Dataset records
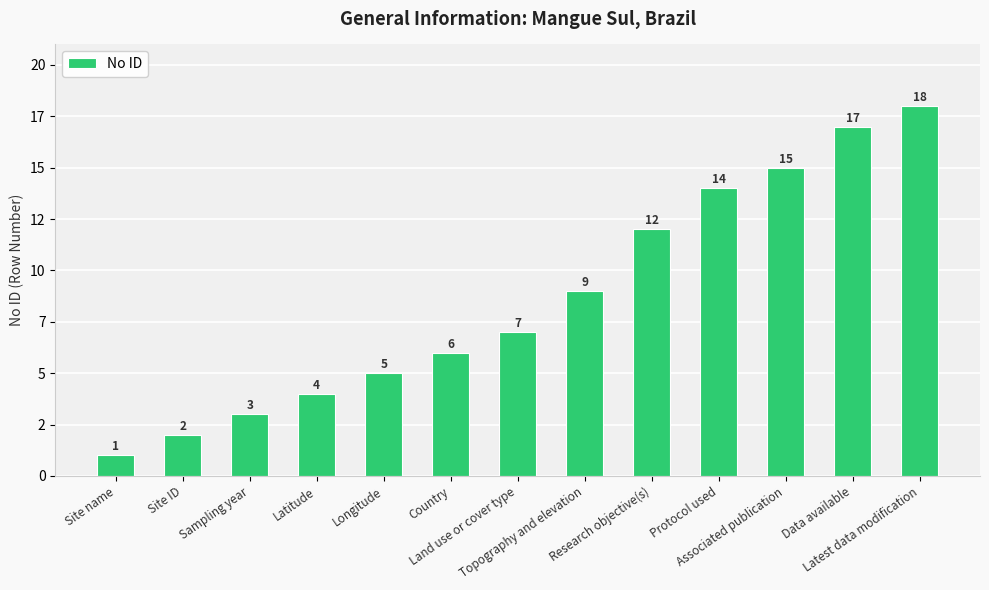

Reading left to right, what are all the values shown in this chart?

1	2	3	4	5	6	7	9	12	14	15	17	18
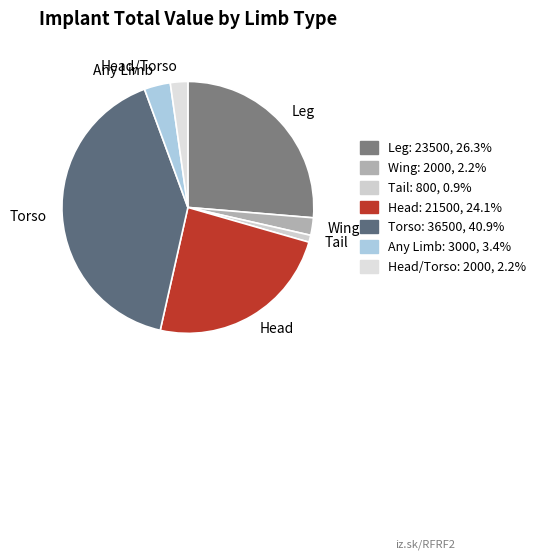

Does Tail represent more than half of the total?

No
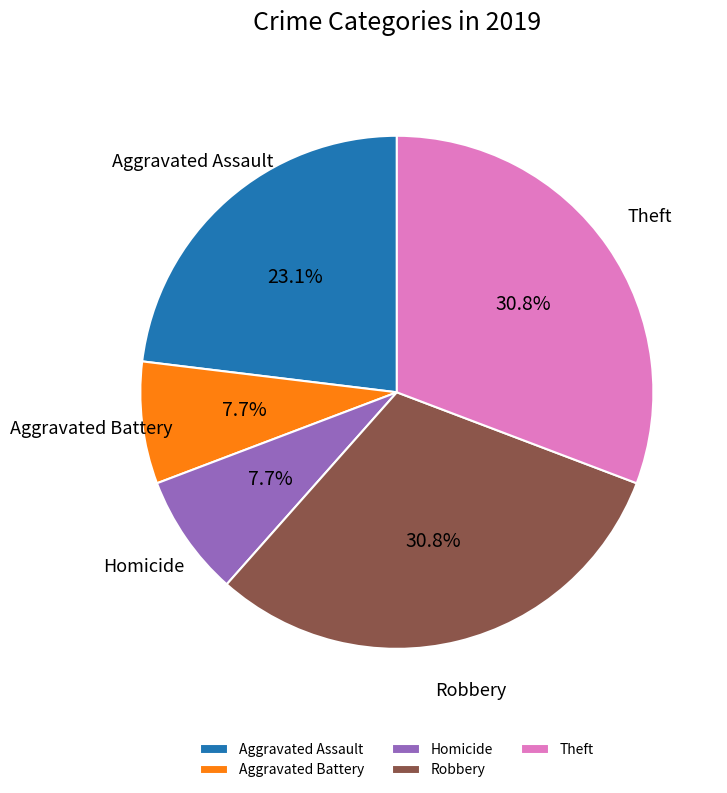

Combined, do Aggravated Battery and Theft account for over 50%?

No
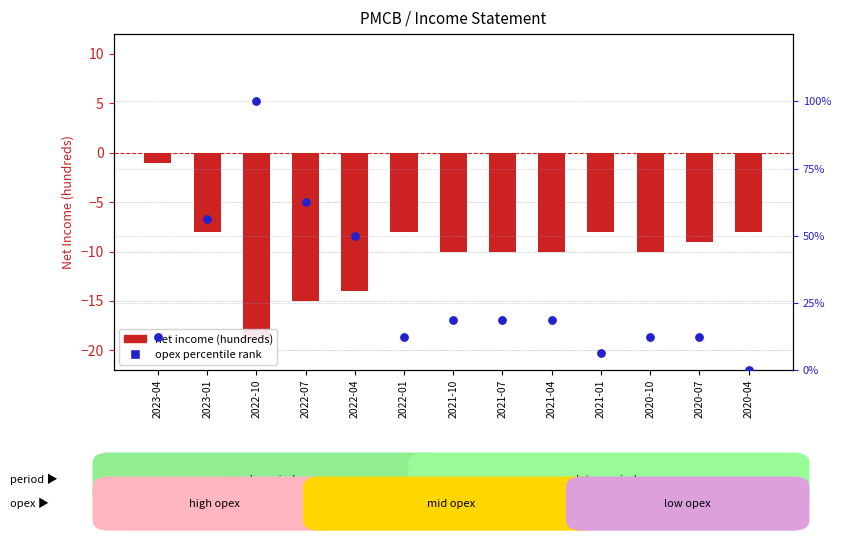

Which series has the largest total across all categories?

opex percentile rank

PROBLEM DETAILS -> Find each line in the records above that contains the word "total", matching its case exactly, and copy those lines in full.

WRITTEN SOLUTION ->
Does Tail represent more than half of the total?
Which series has the largest total across all categories?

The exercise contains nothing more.